1個作れば事足りる大気水生成とは違い、送電システムから電気を受けとるアンテナを作らなければならない。効率的な送電を中継するハブも必要だ。

それに、その電気を使って動かす家電も作るとなると一昼夜でできる作業ではない。

「手伝って貰うか…」

 技術や成果の定着のため、リアナ以外の住民の意見を取り入れてより良いインフラ整備をするため、そして何より人海戦術で攻めるため。

カイトは広場に人を集め、事業の説明をした。

ホログラム映像を用いた懇切丁寧な解説もあって、住民の半分以上の人たちが参加することになった。

まず、中継装置の製造だ。

ファクトリー区画で専用パーツを作成、基板やケーブルなどの汎用部品は使用されていない機材から取り出して流用する。

それを街の広場にある時計台に設置する。

「これが人間で言うところの心臓です!ここから街の隅々に、電気が届くんです!」

演説するカイトの声に、住民たちはうんうんと頷いた。

街灯の柱を荷車にのせ、住民たちは街中を歩き回った。カイトが埋め込んでおいた基礎に、アンカーボルトで柱を固定するのが彼らに任された仕事だ。

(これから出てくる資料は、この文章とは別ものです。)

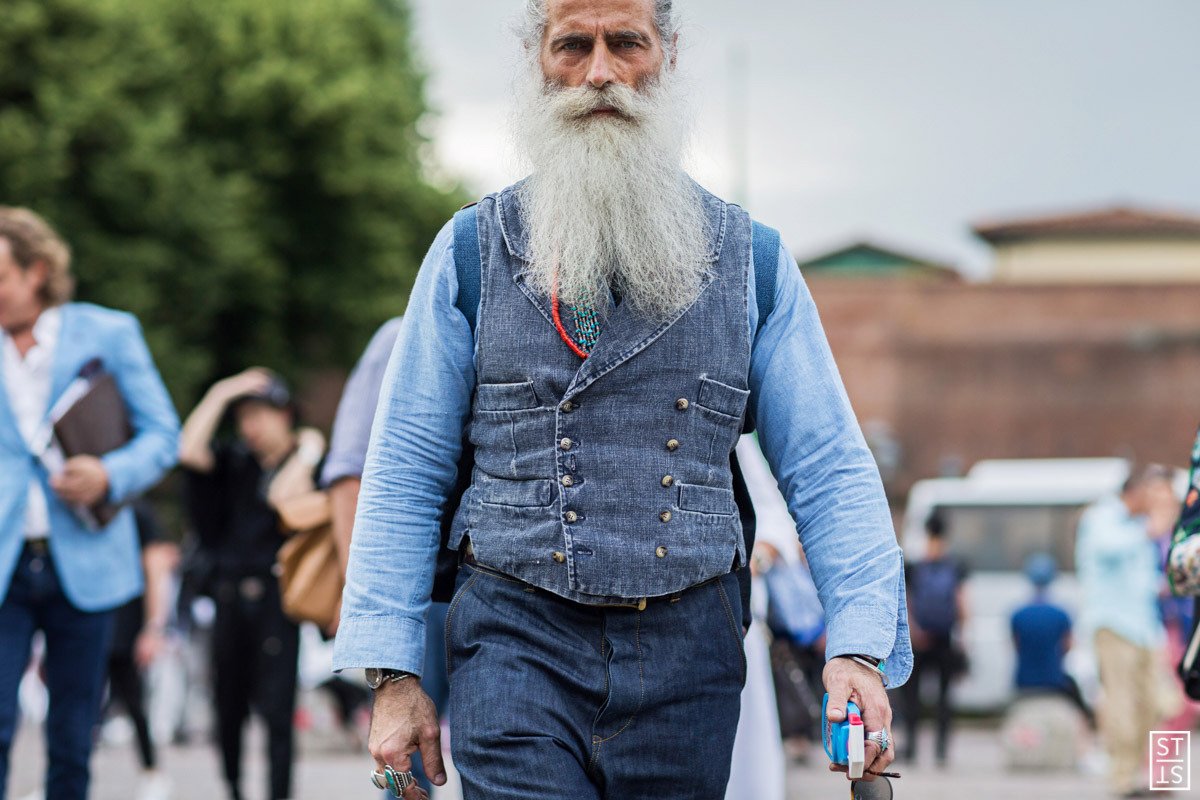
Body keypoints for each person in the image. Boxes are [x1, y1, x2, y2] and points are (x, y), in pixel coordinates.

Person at [333, 2, 912, 798]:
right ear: (536, 62)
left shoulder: (753, 262)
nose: (599, 72)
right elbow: (404, 468)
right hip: (512, 640)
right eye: (573, 45)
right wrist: (392, 676)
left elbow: (829, 466)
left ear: (666, 56)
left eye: (625, 43)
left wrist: (858, 647)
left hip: (689, 651)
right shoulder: (467, 251)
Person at [0, 206, 180, 800]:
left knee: (74, 733)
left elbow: (162, 435)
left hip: (88, 556)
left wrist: (108, 473)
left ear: (37, 271)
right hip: (3, 563)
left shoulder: (108, 332)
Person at [320, 317, 454, 796]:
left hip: (498, 582)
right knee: (407, 755)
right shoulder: (400, 336)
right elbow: (347, 474)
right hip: (422, 592)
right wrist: (359, 595)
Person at [179, 370, 325, 800]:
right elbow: (188, 449)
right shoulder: (232, 462)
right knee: (227, 708)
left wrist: (310, 450)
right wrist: (221, 391)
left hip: (278, 600)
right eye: (243, 417)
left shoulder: (305, 463)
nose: (250, 427)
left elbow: (283, 497)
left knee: (278, 713)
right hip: (227, 597)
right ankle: (234, 789)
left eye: (259, 415)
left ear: (285, 416)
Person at [1076, 463, 1178, 799]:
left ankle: (1158, 776)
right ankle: (1124, 780)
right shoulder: (1103, 518)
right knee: (1122, 704)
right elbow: (1108, 549)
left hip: (1147, 628)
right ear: (1134, 492)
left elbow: (1144, 580)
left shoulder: (1138, 527)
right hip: (1114, 625)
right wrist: (1149, 530)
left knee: (1161, 704)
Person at [102, 502, 179, 800]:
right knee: (77, 701)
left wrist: (152, 628)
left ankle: (152, 771)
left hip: (125, 622)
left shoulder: (136, 513)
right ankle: (58, 776)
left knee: (134, 700)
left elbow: (155, 568)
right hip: (87, 618)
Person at [900, 512, 966, 765]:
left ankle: (913, 747)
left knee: (912, 697)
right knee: (944, 698)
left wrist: (913, 632)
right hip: (944, 639)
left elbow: (906, 601)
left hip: (919, 640)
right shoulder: (955, 565)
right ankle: (940, 751)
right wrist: (961, 637)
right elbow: (962, 603)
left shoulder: (915, 566)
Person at [1010, 553, 1093, 727]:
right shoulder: (1062, 614)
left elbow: (1015, 646)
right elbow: (1069, 645)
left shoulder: (1018, 614)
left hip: (1024, 682)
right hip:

中世文化の人間とはいえ襲撃で破壊された街を何度も直してきた人々は、てこの原理などの基礎的アプローチを用い次々と街灯を建てていった。

辺りがすっかり暗くなった頃、カイトは丘の上のリアナ邸の前に住民達を集めた。

そこは、街が一望できる場所だった。

「今日は1日お疲れ様でした!今から、その成果をお見せします!」

カイトがデバイスを操作すると中継装置が起動、広場を中心に街頭に明かりが灯っていく。

人々はその光景に驚き、子どもたちははしゃぎ、各々に達成感を味わっていた。

「ところで…」

声にカイトが振り向くと、リアナが不機嫌そうな顔で立っていた。

「私の冷蔵庫はいつ貰えるのかしら?」

「あっ…」

しまった…という表情のカイト。

「只今お持ちしますから!」

彼は、またしてもその場をあとにするのだった。